__What to work on__. Reproduce the listing character for character, starting at the line containing "## ✨ Novidades" and ending at the line containing "properties of this Class", with both of those lines included. Leave the pictures out of your copy.

__Task input__.
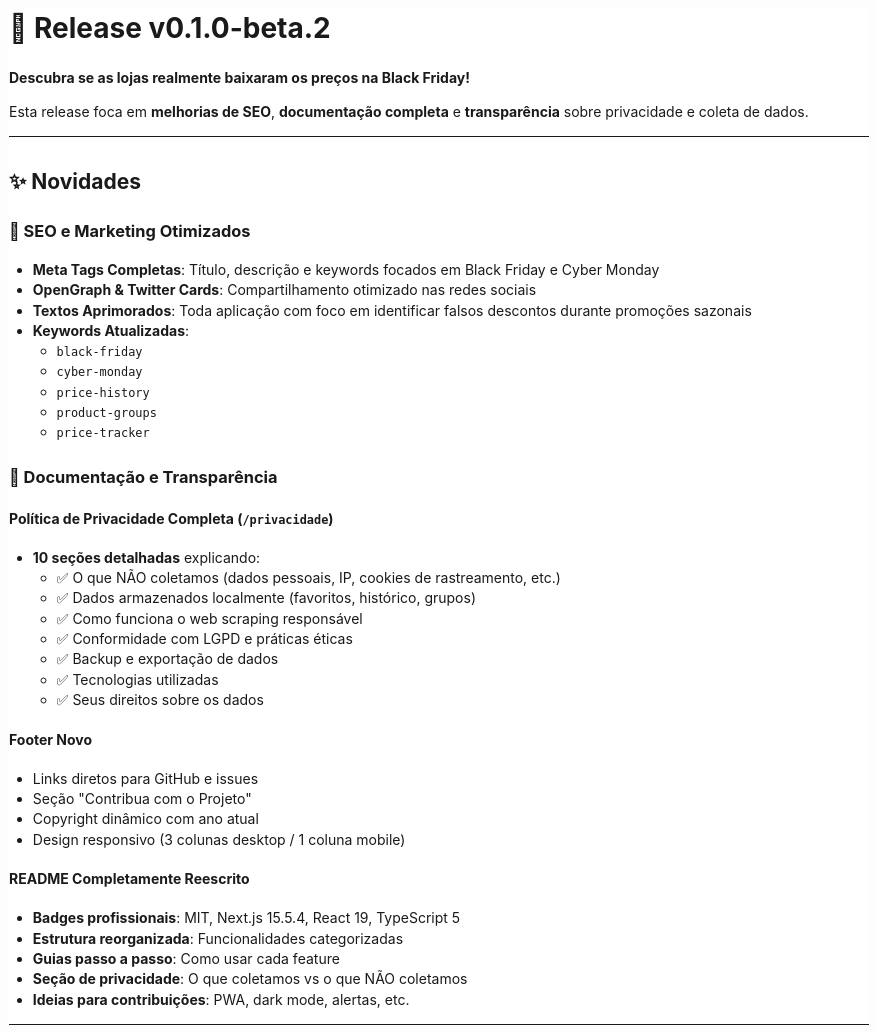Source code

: # 🚀 Release v0.1.0-beta.2

**Descubra se as lojas realmente baixaram os preços na Black Friday!**

Esta release foca em **melhorias de SEO**, **documentação completa** e **transparência** sobre privacidade e coleta de dados.

---

## ✨ Novidades

### 🎯 SEO e Marketing Otimizados

- **Meta Tags Completas**: Título, descrição e keywords focados em Black Friday e Cyber Monday
- **OpenGraph & Twitter Cards**: Compartilhamento otimizado nas redes sociais
- **Textos Aprimorados**: Toda aplicação com foco em identificar falsos descontos durante promoções sazonais
- **Keywords Atualizadas**:
  - `black-friday`
  - `cyber-monday`
  - `price-history`
  - `product-groups`
  - `price-tracker`

### 📖 Documentação e Transparência

#### Política de Privacidade Completa (`/privacidade`)
- **10 seções detalhadas** explicando:
  - ✅ O que NÃO coletamos (dados pessoais, IP, cookies de rastreamento, etc.)
  - ✅ Dados armazenados localmente (favoritos, histórico, grupos)
  - ✅ Como funciona o web scraping responsável
  - ✅ Conformidade com LGPD e práticas éticas
  - ✅ Backup e exportação de dados
  - ✅ Tecnologias utilizadas
  - ✅ Seus direitos sobre os dados

#### Footer Novo
- Links diretos para GitHub e issues
- Seção "Contribua com o Projeto"
- Copyright dinâmico com ano atual
- Design responsivo (3 colunas desktop / 1 coluna mobile)

#### README Completamente Reescrito
- **Badges profissionais**: MIT, Next.js 15.5.4, React 19, TypeScript 5
- **Estrutura reorganizada**: Funcionalidades categorizadas
- **Guias passo a passo**: Como usar cada feature
- **Seção de privacidade**: O que coletamos vs o que NÃO coletamos
- **Ideias para contribuições**: PWA, dark mode, alertas, etc.

---
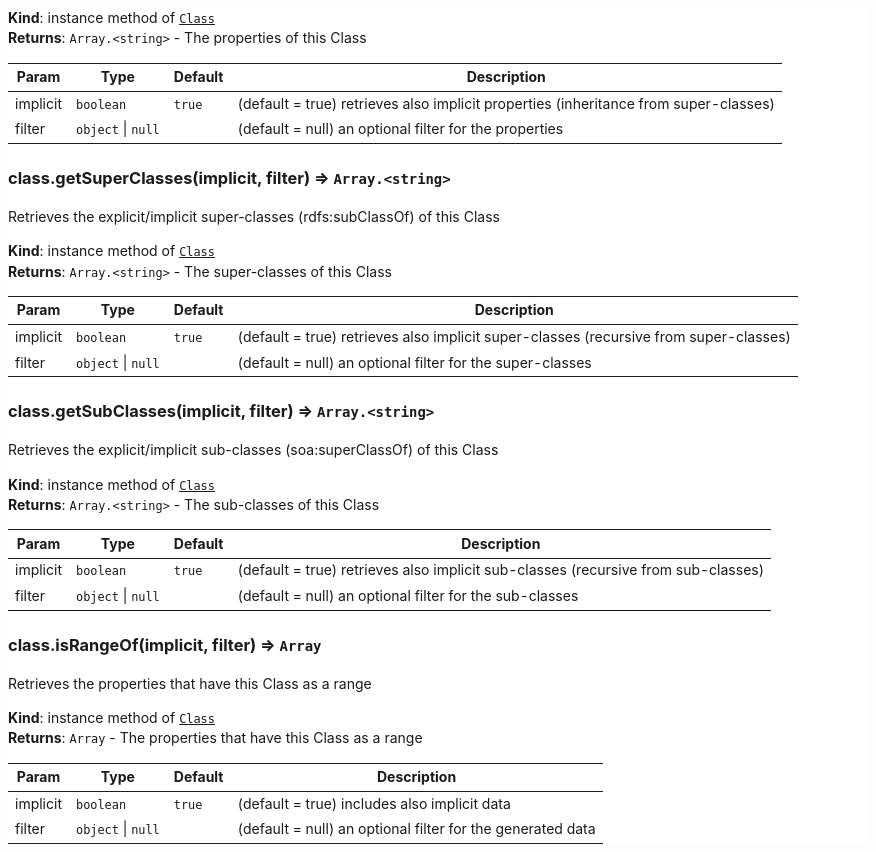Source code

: **Kind**: instance method of [<code>Class</code>](#Class)  
**Returns**: <code>Array.&lt;string&gt;</code> - The properties of this Class  

| Param | Type | Default | Description |
| --- | --- | --- | --- |
| implicit | <code>boolean</code> | <code>true</code> | (default = true) retrieves also implicit properties (inheritance from super-classes) |
| filter | <code>object</code> \| <code>null</code> | <code></code> | (default = null) an optional filter for the properties |

<a name="Class+getSuperClasses"></a>

### class.getSuperClasses(implicit, filter) ⇒ <code>Array.&lt;string&gt;</code>
Retrieves the explicit/implicit super-classes (rdfs:subClassOf) of this Class

**Kind**: instance method of [<code>Class</code>](#Class)  
**Returns**: <code>Array.&lt;string&gt;</code> - The super-classes of this Class  

| Param | Type | Default | Description |
| --- | --- | --- | --- |
| implicit | <code>boolean</code> | <code>true</code> | (default = true) retrieves also implicit super-classes (recursive from super-classes) |
| filter | <code>object</code> \| <code>null</code> | <code></code> | (default = null) an optional filter for the super-classes |

<a name="Class+getSubClasses"></a>

### class.getSubClasses(implicit, filter) ⇒ <code>Array.&lt;string&gt;</code>
Retrieves the explicit/implicit sub-classes (soa:superClassOf) of this Class

**Kind**: instance method of [<code>Class</code>](#Class)  
**Returns**: <code>Array.&lt;string&gt;</code> - The sub-classes of this Class  

| Param | Type | Default | Description |
| --- | --- | --- | --- |
| implicit | <code>boolean</code> | <code>true</code> | (default = true) retrieves also implicit sub-classes (recursive from sub-classes) |
| filter | <code>object</code> \| <code>null</code> | <code></code> | (default = null) an optional filter for the sub-classes |

<a name="Class+isRangeOf"></a>

### class.isRangeOf(implicit, filter) ⇒ <code>Array</code>
Retrieves the properties that have this Class as a range

**Kind**: instance method of [<code>Class</code>](#Class)  
**Returns**: <code>Array</code> - The properties that have this Class as a range  

| Param | Type | Default | Description |
| --- | --- | --- | --- |
| implicit | <code>boolean</code> | <code>true</code> | (default = true) includes also implicit data |
| filter | <code>object</code> \| <code>null</code> | <code></code> | (default = null) an optional filter for the generated data |

<a name="Class+toString"></a>
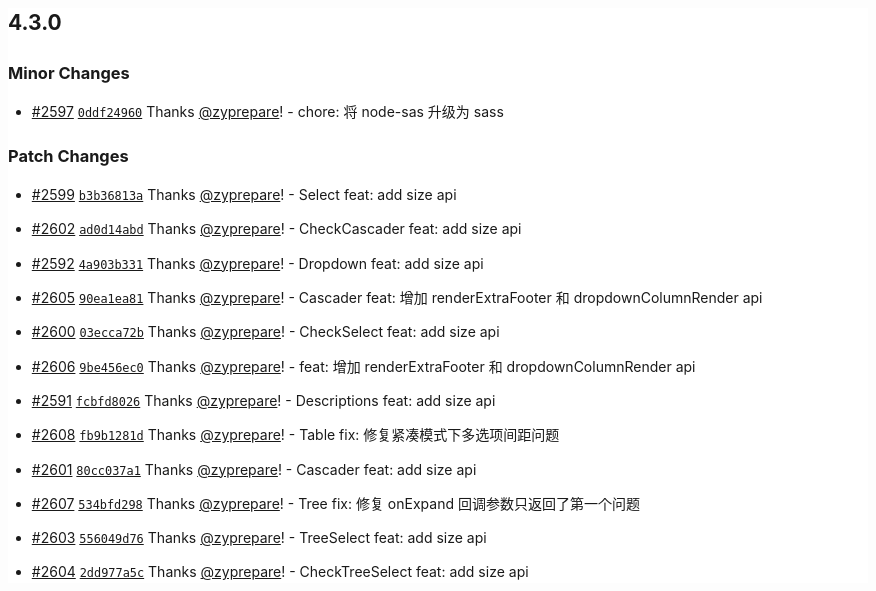 ## 4.3.0

### Minor Changes

- [#2597](https://github.com/XiaoMi/hiui/pull/2597) [`0ddf24960`](https://github.com/XiaoMi/hiui/commit/0ddf24960194fdd15653e34e0a6cef54b1586748) Thanks [@zyprepare](https://github.com/zyprepare)! - chore: 将 node-sas 升级为 sass

### Patch Changes

- [#2599](https://github.com/XiaoMi/hiui/pull/2599) [`b3b36813a`](https://github.com/XiaoMi/hiui/commit/b3b36813a6968c5c96c39d1100935372e3aa5b4d) Thanks [@zyprepare](https://github.com/zyprepare)! - Select feat: add size api

- [#2602](https://github.com/XiaoMi/hiui/pull/2602) [`ad0d14abd`](https://github.com/XiaoMi/hiui/commit/ad0d14abdaf3ab2d5b79d649e7886ee90d1c941a) Thanks [@zyprepare](https://github.com/zyprepare)! - CheckCascader feat: add size api

- [#2592](https://github.com/XiaoMi/hiui/pull/2592) [`4a903b331`](https://github.com/XiaoMi/hiui/commit/4a903b33146db140a2c8edd6951385ad9a6fcdde) Thanks [@zyprepare](https://github.com/zyprepare)! - Dropdown feat: add size api

- [#2605](https://github.com/XiaoMi/hiui/pull/2605) [`90ea1ea81`](https://github.com/XiaoMi/hiui/commit/90ea1ea810573f730ebbc4c48272dd6181099933) Thanks [@zyprepare](https://github.com/zyprepare)! - Cascader feat: 增加 renderExtraFooter 和 dropdownColumnRender api

- [#2600](https://github.com/XiaoMi/hiui/pull/2600) [`03ecca72b`](https://github.com/XiaoMi/hiui/commit/03ecca72bac72a1b042e96599b68c3317f0c3236) Thanks [@zyprepare](https://github.com/zyprepare)! - CheckSelect feat: add size api

- [#2606](https://github.com/XiaoMi/hiui/pull/2606) [`9be456ec0`](https://github.com/XiaoMi/hiui/commit/9be456ec092031eab5ab6097f8276cde0bd4721d) Thanks [@zyprepare](https://github.com/zyprepare)! - feat: 增加 renderExtraFooter 和 dropdownColumnRender api

- [#2591](https://github.com/XiaoMi/hiui/pull/2591) [`fcbfd8026`](https://github.com/XiaoMi/hiui/commit/fcbfd80268b81d75cb63d5381ffba506b67e22a6) Thanks [@zyprepare](https://github.com/zyprepare)! - Descriptions feat: add size api

- [#2608](https://github.com/XiaoMi/hiui/pull/2608) [`fb9b1281d`](https://github.com/XiaoMi/hiui/commit/fb9b1281d99ba0d21b5cb32c87b5e671272c1c8e) Thanks [@zyprepare](https://github.com/zyprepare)! - Table fix: 修复紧凑模式下多选项间距问题

- [#2601](https://github.com/XiaoMi/hiui/pull/2601) [`80cc037a1`](https://github.com/XiaoMi/hiui/commit/80cc037a15381a5f3466a7ea79565e10f05ca129) Thanks [@zyprepare](https://github.com/zyprepare)! - Cascader feat: add size api

- [#2607](https://github.com/XiaoMi/hiui/pull/2607) [`534bfd298`](https://github.com/XiaoMi/hiui/commit/534bfd29852003af2209c3a64e5f1b2b1d37c19e) Thanks [@zyprepare](https://github.com/zyprepare)! - Tree fix: 修复 onExpand 回调参数只返回了第一个问题

- [#2603](https://github.com/XiaoMi/hiui/pull/2603) [`556049d76`](https://github.com/XiaoMi/hiui/commit/556049d76d54489abececebddec47d93388e5116) Thanks [@zyprepare](https://github.com/zyprepare)! - TreeSelect feat: add size api

- [#2604](https://github.com/XiaoMi/hiui/pull/2604) [`2dd977a5c`](https://github.com/XiaoMi/hiui/commit/2dd977a5c0db411e07aa5c4ea50ef04f37ebf8d2) Thanks [@zyprepare](https://github.com/zyprepare)! - CheckTreeSelect feat: add size api
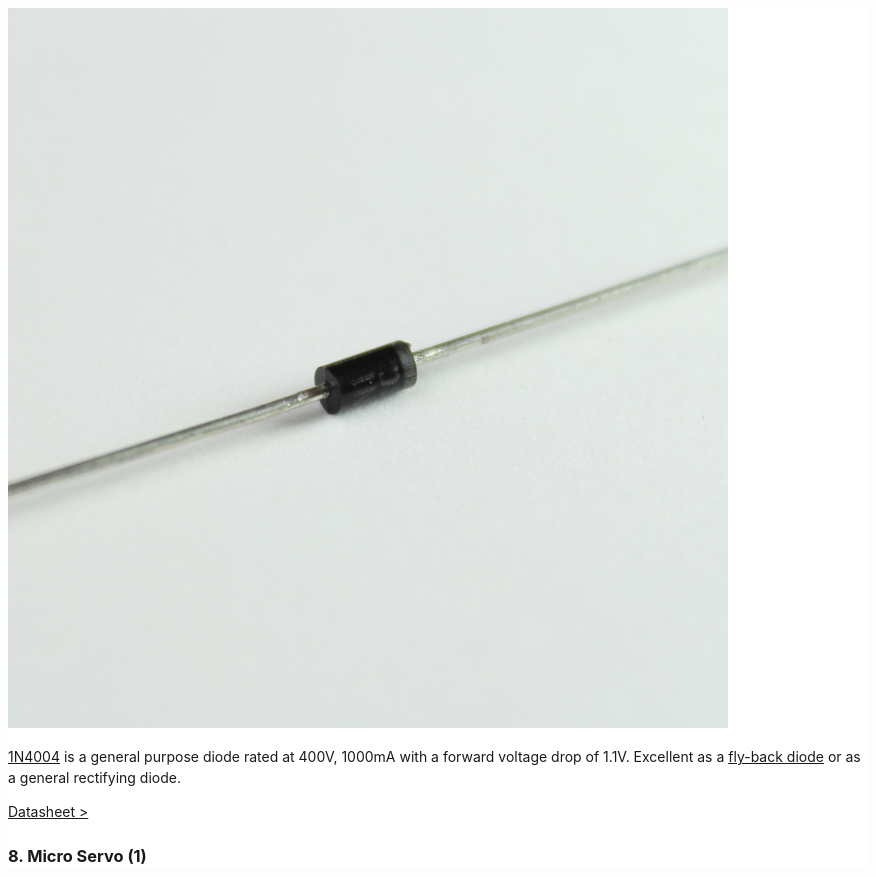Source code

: ![Diode](images/mk-diode.bmp)

[1N4004](http://en.wikipedia.org/wiki/1N4004) is a general purpose diode rated at 400V, 1000mA with a forward voltage drop of 1.1V. Excellent as a [fly-back diode](http://en.wikipedia.org/wiki/Flyback_diode) or as a general rectifying diode.

[Datasheet >](http://www.diodes.com/datasheets/ds28002.pdf)

### 8. Micro Servo (1)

__Reply__.
## ✨ Novidades

### 🎯 SEO e Marketing Otimizados

- **Meta Tags Completas**: Título, descrição e keywords focados em Black Friday e Cyber Monday
- **OpenGraph & Twitter Cards**: Compartilhamento otimizado nas redes sociais
- **Textos Aprimorados**: Toda aplicação com foco em identificar falsos descontos durante promoções sazonais
- **Keywords Atualizadas**:
  - `black-friday`
  - `cyber-monday`
  - `price-history`
  - `product-groups`
  - `price-tracker`

### 📖 Documentação e Transparência

#### Política de Privacidade Completa (`/privacidade`)
- **10 seções detalhadas** explicando:
  - ✅ O que NÃO coletamos (dados pessoais, IP, cookies de rastreamento, etc.)
  - ✅ Dados armazenados localmente (favoritos, histórico, grupos)
  - ✅ Como funciona o web scraping responsável
  - ✅ Conformidade com LGPD e práticas éticas
  - ✅ Backup e exportação de dados
  - ✅ Tecnologias utilizadas
  - ✅ Seus direitos sobre os dados

#### Footer Novo
- Links diretos para GitHub e issues
- Seção "Contribua com o Projeto"
- Copyright dinâmico com ano atual
- Design responsivo (3 colunas desktop / 1 coluna mobile)

#### README Completamente Reescrito
- **Badges profissionais**: MIT, Next.js 15.5.4, React 19, TypeScript 5
- **Estrutura reorganizada**: Funcionalidades categorizadas
- **Guias passo a passo**: Como usar cada feature
- **Seção de privacidade**: O que coletamos vs o que NÃO coletamos
- **Ideias para contribuições**: PWA, dark mode, alertas, etc.

---
Source code

: **Kind**: instance method of [<code>Class</code>](#Class)  
**Returns**: <code>Array.&lt;string&gt;</code> - The properties of this Class  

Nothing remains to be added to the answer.